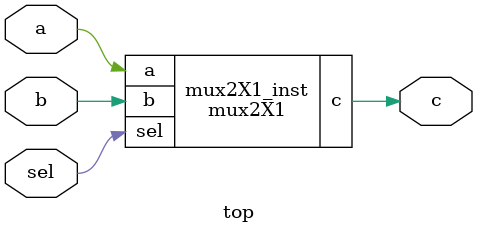
<source format=v>
/* Generated by Yosys 0.9+4081 (git sha1 862e84eb, gcc 9.3.0-17ubuntu1~20.04 -fPIC -Os) */

module mux2X1(a, b, sel, c);
  input a;
  input b;
  output c;
  input sel;
  sky130_fd_sc_hd__mux2_1 _0_ (
    .A0(a),
    .A1(b),
    .S(sel),
    .X(c)
  );
endmodule

module top(a, b, sel, c);
  input a;
  input b;
  output c;
  input sel;
  mux2X1 mux2X1_inst (
    .a(a),
    .b(b),
    .c(c),
    .sel(sel)
  );
endmodule

</source>
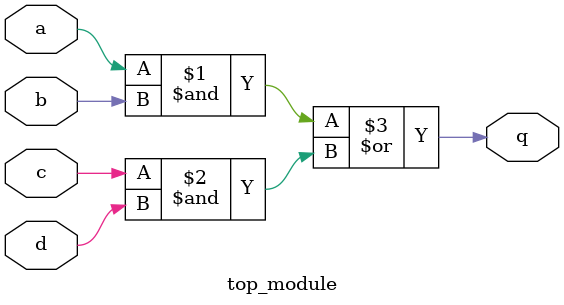
<source format=sv>
module top_module (
	input a, 
	input b, 
	input c, 
	input d,
	output q
);

	assign q = (a & b) | (c & d);
	
endmodule

</source>
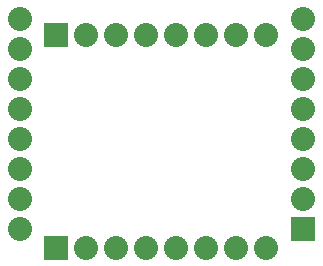
<source format=gbs>
G04 (created by PCBNEW (2013-jul-07)-stable) date Mon 01 Feb 2016 05:42:25 PM PST*
%MOIN*%
G04 Gerber Fmt 3.4, Leading zero omitted, Abs format*
%FSLAX34Y34*%
G01*
G70*
G90*
G04 APERTURE LIST*
%ADD10C,0.00590551*%
%ADD11C,0.08*%
%ADD12R,0.08X0.08*%
G04 APERTURE END LIST*
G54D10*
G54D11*
X40944Y-29569D03*
X40944Y-30569D03*
X40944Y-31569D03*
X40944Y-32569D03*
X40944Y-33569D03*
X40944Y-34569D03*
X40944Y-35569D03*
X40944Y-36569D03*
G54D12*
X50393Y-36569D03*
G54D11*
X50393Y-35569D03*
X50393Y-34569D03*
X50393Y-33569D03*
X50393Y-32569D03*
X50393Y-31569D03*
X50393Y-30569D03*
X50393Y-29569D03*
G54D12*
X42168Y-30117D03*
G54D11*
X43168Y-30117D03*
X44168Y-30117D03*
X45168Y-30117D03*
X46168Y-30117D03*
X47168Y-30117D03*
X48168Y-30117D03*
X49168Y-30117D03*
G54D12*
X42168Y-37205D03*
G54D11*
X43168Y-37205D03*
X44168Y-37205D03*
X45168Y-37205D03*
X46168Y-37205D03*
X47168Y-37205D03*
X48168Y-37205D03*
X49168Y-37205D03*
M02*

</source>
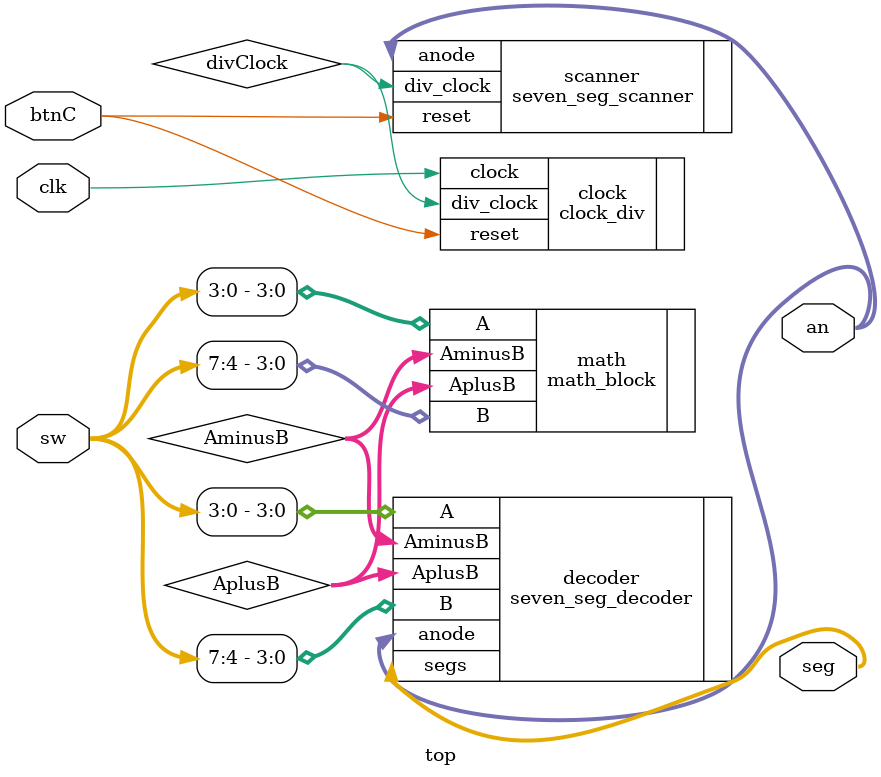
<source format=v>
module top
#(
    parameter DIVIDE_BY = 17 // Use this when passing in to your clock div!
    // The test bench will set it appropriately for testing
)
(
    input [7:0] sw, // A and B
    input clk, // 100 MHz board clock
    input btnC, // Reset
    output [3:0] an, // 7seg anodes
    output [6:0] seg // 7seg segments
);

    wire divClock;
    wire [3:0] AplusB;
    wire [3:0] AminusB;

    // Instantiate the clock divider...
    // ... wire it up to the scanner
    // ... wire the scanner to the decoder
    
    clock_div #(.DIVIDE_BY(DIVIDE_BY))clock (
      .clock(clk),
      .reset(btnC),
      .div_clock(divClock)
    );
    
    seven_seg_scanner scanner(
        .div_clock(divClock),
        .reset(btnC),
        .anode(an)
    );
    
    seven_seg_decoder decoder(
        .A(sw[3:0]),
        .B(sw[7:4]),
        .AplusB(AplusB),
        .AminusB(AminusB),
        .anode(an),
        .segs(seg)
    );

    // Wire up the math block into the decoder
    math_block math(
        .A(sw[3:0]),
        .B(sw[7:4]),
        .AplusB(AplusB),
        .AminusB(AminusB)
    );

    // Do not forget to wire up resets!!

endmodule
</source>
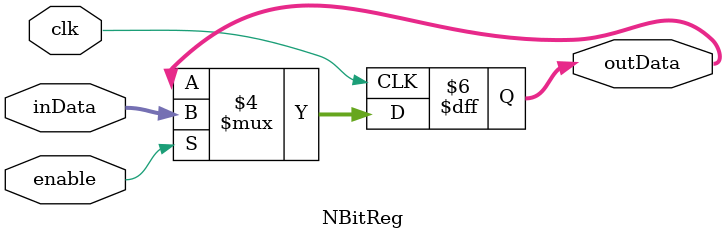
<source format=v>
`timescale 1ns / 1ps

// only writes inData to outData on posedge clk if enable is high
module NBitReg(inData, outData, enable, clk);
    parameter N = 16;
    input [N-1:0] inData;
    input enable, clk;
    output reg [N-1:0] outData;
    
    always @(posedge clk)
      begin
        if (enable == 1'b1)
          begin
            outData = inData;
          end
      end
endmodule

</source>
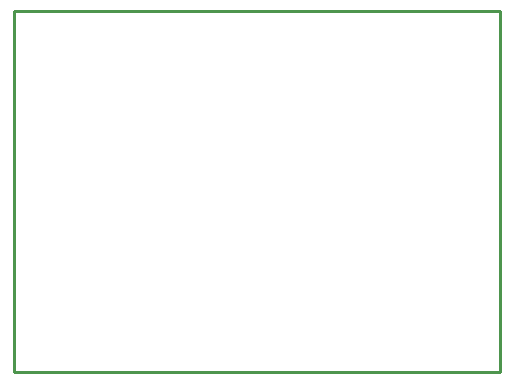
<source format=gm1>
G04*
G04 #@! TF.GenerationSoftware,Altium Limited,Altium Designer,20.0.13 (296)*
G04*
G04 Layer_Color=16711935*
%FSLAX25Y25*%
%MOIN*%
G70*
G01*
G75*
%ADD13C,0.01000*%
D13*
X489500Y172000D02*
Y292500D01*
X651500D01*
Y172000D02*
Y292500D01*
X489500Y172000D02*
X651500D01*
M02*

</source>
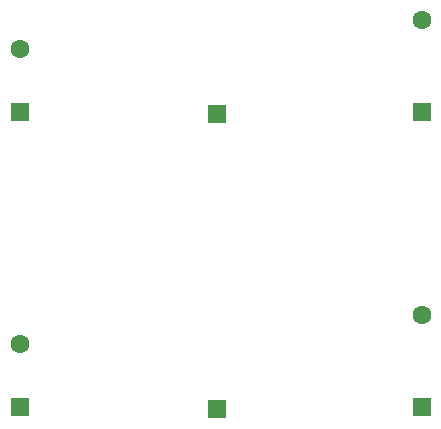
<source format=gbs>
G04 #@! TF.GenerationSoftware,KiCad,Pcbnew,8.0.3*
G04 #@! TF.CreationDate,2024-06-27T10:28:22+02:00*
G04 #@! TF.ProjectId,145MHz_BPF,3134354d-487a-45f4-9250-462e6b696361,rev?*
G04 #@! TF.SameCoordinates,Original*
G04 #@! TF.FileFunction,Soldermask,Bot*
G04 #@! TF.FilePolarity,Negative*
%FSLAX46Y46*%
G04 Gerber Fmt 4.6, Leading zero omitted, Abs format (unit mm)*
G04 Created by KiCad (PCBNEW 8.0.3) date 2024-06-27 10:28:22*
%MOMM*%
%LPD*%
G01*
G04 APERTURE LIST*
G04 Aperture macros list*
%AMRoundRect*
0 Rectangle with rounded corners*
0 $1 Rounding radius*
0 $2 $3 $4 $5 $6 $7 $8 $9 X,Y pos of 4 corners*
0 Add a 4 corners polygon primitive as box body*
4,1,4,$2,$3,$4,$5,$6,$7,$8,$9,$2,$3,0*
0 Add four circle primitives for the rounded corners*
1,1,$1+$1,$2,$3*
1,1,$1+$1,$4,$5*
1,1,$1+$1,$6,$7*
1,1,$1+$1,$8,$9*
0 Add four rect primitives between the rounded corners*
20,1,$1+$1,$2,$3,$4,$5,0*
20,1,$1+$1,$4,$5,$6,$7,0*
20,1,$1+$1,$6,$7,$8,$9,0*
20,1,$1+$1,$8,$9,$2,$3,0*%
G04 Aperture macros list end*
%ADD10RoundRect,0.250000X0.550000X-0.550000X0.550000X0.550000X-0.550000X0.550000X-0.550000X-0.550000X0*%
%ADD11C,1.600000*%
%ADD12RoundRect,0.250000X-0.550000X-0.550000X0.550000X-0.550000X0.550000X0.550000X-0.550000X0.550000X0*%
G04 APERTURE END LIST*
D10*
X88000000Y-91800000D03*
D11*
X88000000Y-86500000D03*
D12*
X104700000Y-92000000D03*
D10*
X122000000Y-91800000D03*
D11*
X122000000Y-84000000D03*
D10*
X122000000Y-66800000D03*
D11*
X122000000Y-59000000D03*
D12*
X104700000Y-67000000D03*
D10*
X88000000Y-66800000D03*
D11*
X88000000Y-61500000D03*
M02*

</source>
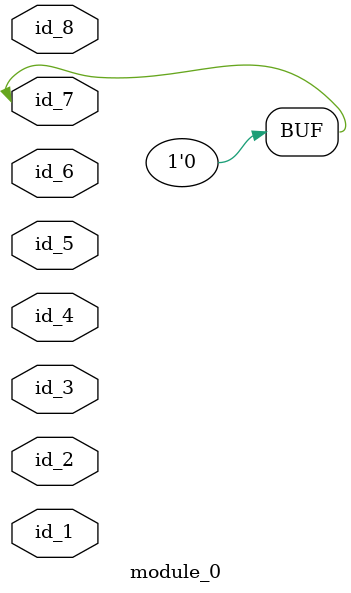
<source format=v>
module module_0 (
    id_1,
    id_2,
    id_3,
    id_4,
    id_5,
    id_6,
    id_7,
    id_8
);
  input id_8;
  inout id_7;
  input id_6;
  inout id_5;
  input id_4;
  input id_3;
  inout id_2;
  input id_1;
  always id_7 <= "";
endmodule
`timescale 1ps / 1ps
`define pp_8 0
`define pp_9 0
`define pp_10 0

</source>
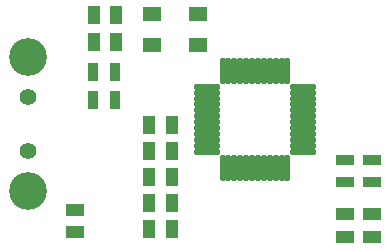
<source format=gbr>
%FSLAX43Y43*%
%MOMM*%
G71*
G01*
G75*
G04 Layer_Color=16711935*
%ADD10R,2.700X1.000*%
%ADD11R,0.762X1.372*%
%ADD12R,0.650X1.100*%
%ADD13R,0.864X1.372*%
%ADD14R,1.372X0.762*%
%ADD15R,2.032X2.032*%
%ADD16R,1.372X0.864*%
%ADD17C,0.200*%
%ADD18C,1.200*%
%ADD19C,3.000*%
%ADD20C,0.800*%
%ADD21O,2.100X0.300*%
%ADD22O,0.300X2.100*%
%ADD23R,1.300X1.000*%
%ADD24C,0.250*%
%ADD25C,0.508*%
%ADD26C,0.152*%
%ADD27R,2.903X1.203*%
%ADD28R,0.965X1.575*%
%ADD29R,0.853X1.303*%
%ADD30R,1.067X1.575*%
%ADD31R,1.575X0.965*%
%ADD32R,2.235X2.235*%
%ADD33R,1.575X1.067*%
%ADD34C,1.403*%
%ADD35C,3.203*%
%ADD36O,2.303X0.503*%
%ADD37O,0.503X2.303*%
%ADD38R,1.503X1.203*%
D28*
X22052Y14900D02*
D03*
X20147D02*
D03*
X22052Y12500D02*
D03*
X20147D02*
D03*
D30*
X26853Y3800D02*
D03*
X24948D02*
D03*
X26853Y1600D02*
D03*
X24948D02*
D03*
X26853Y6000D02*
D03*
X24948D02*
D03*
X26853Y8200D02*
D03*
X24948D02*
D03*
X26853Y10400D02*
D03*
X24948D02*
D03*
X22153Y17400D02*
D03*
X20247D02*
D03*
X22153Y19700D02*
D03*
X20247D02*
D03*
D31*
X43800Y7452D02*
D03*
Y5548D02*
D03*
X41500Y7452D02*
D03*
Y5548D02*
D03*
D33*
X43800Y2852D02*
D03*
Y947D02*
D03*
X41500Y2852D02*
D03*
Y947D02*
D03*
X18700Y3253D02*
D03*
Y1347D02*
D03*
D34*
X14700Y8250D02*
D03*
Y12750D02*
D03*
D35*
Y4800D02*
D03*
Y16200D02*
D03*
D36*
X29800Y13650D02*
D03*
Y13150D02*
D03*
Y12650D02*
D03*
Y12150D02*
D03*
Y11650D02*
D03*
Y11150D02*
D03*
Y10650D02*
D03*
Y10150D02*
D03*
Y9650D02*
D03*
Y9150D02*
D03*
Y8650D02*
D03*
Y8150D02*
D03*
X38000D02*
D03*
Y8650D02*
D03*
Y9150D02*
D03*
Y9650D02*
D03*
Y10150D02*
D03*
Y10650D02*
D03*
Y11150D02*
D03*
Y11650D02*
D03*
Y12150D02*
D03*
Y12650D02*
D03*
Y13150D02*
D03*
Y13650D02*
D03*
D37*
X31150Y6800D02*
D03*
X31650D02*
D03*
X32150D02*
D03*
X32650D02*
D03*
X33150D02*
D03*
X33650D02*
D03*
X34150D02*
D03*
X34650D02*
D03*
X35150D02*
D03*
X35650D02*
D03*
X36150D02*
D03*
X36650D02*
D03*
Y15000D02*
D03*
X36150D02*
D03*
X35650D02*
D03*
X35150D02*
D03*
X34650D02*
D03*
X34150D02*
D03*
X33650D02*
D03*
X33150D02*
D03*
X32650D02*
D03*
X32150D02*
D03*
X31650D02*
D03*
X31150D02*
D03*
D38*
X25150Y19800D02*
D03*
X29050D02*
D03*
Y17200D02*
D03*
X25150D02*
D03*
M02*

</source>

- [Instruction]: Return exactly the lines above, from the one with "appropriately for testing" up to and including the one with "G04 Gerber Fmt 4.6, Leading", and include no pictures.

- [Problem solution]:
    // The test bench will set it appropriately for testing
)
(
    input [7:0] sw, // A and B
    input clk, // 100 MHz board clock
    input btnC, // Reset
    output [3:0] an, // 7seg anodes
    output [6:0] seg // 7seg segments
);

    wire divClock;
    wire [3:0] AplusB;
    wire [3:0] AminusB;

    // Instantiate the clock divider...
    // ... wire it up to the scanner
    // ... wire the scanner to the decoder
    
    clock_div #(.DIVIDE_BY(DIVIDE_BY))clock (
      .clock(clk),
      .reset(btnC),
      .div_clock(divClock)
    );
    
    seven_seg_scanner scanner(
        .div_clock(divClock),
        .reset(btnC),
        .anode(an)
    );
    
    seven_seg_decoder decoder(
        .A(sw[3:0]),
        .B(sw[7:4]),
        .AplusB(AplusB),
        .AminusB(AminusB),
        .anode(an),
        .segs(seg)
    );

    // Wire up the math block into the decoder
    math_block math(
        .A(sw[3:0]),
        .B(sw[7:4]),
        .AplusB(AplusB),
        .AminusB(AminusB)
    );

    // Do not forget to wire up resets!!

endmodule
</source>
<source format=v>
`timescale 1ns / 1ps

// only writes inData to outData on posedge clk if enable is high
module NBitReg(inData, outData, enable, clk);
    parameter N = 16;
    input [N-1:0] inData;
    input enable, clk;
    output reg [N-1:0] outData;
    
    always @(posedge clk)
      begin
        if (enable == 1'b1)
          begin
            outData = inData;
          end
      end
endmodule

</source>
<source format=gm1>
G04*
G04 #@! TF.GenerationSoftware,Altium Limited,Altium Designer,20.0.13 (296)*
G04*
G04 Layer_Color=16711935*
%FSLAX25Y25*%
%MOIN*%
G70*
G01*
G75*
%ADD13C,0.01000*%
D13*
X489500Y172000D02*
Y292500D01*
X651500D01*
Y172000D02*
Y292500D01*
X489500Y172000D02*
X651500D01*
M02*

</source>
<source format=gbs>
G04 #@! TF.GenerationSoftware,KiCad,Pcbnew,8.0.3*
G04 #@! TF.CreationDate,2024-06-27T10:28:22+02:00*
G04 #@! TF.ProjectId,145MHz_BPF,3134354d-487a-45f4-9250-462e6b696361,rev?*
G04 #@! TF.SameCoordinates,Original*
G04 #@! TF.FileFunction,Soldermask,Bot*
G04 #@! TF.FilePolarity,Negative*
%FSLAX46Y46*%
G04 Gerber Fmt 4.6, Leading zero omitted, Abs format (unit mm)*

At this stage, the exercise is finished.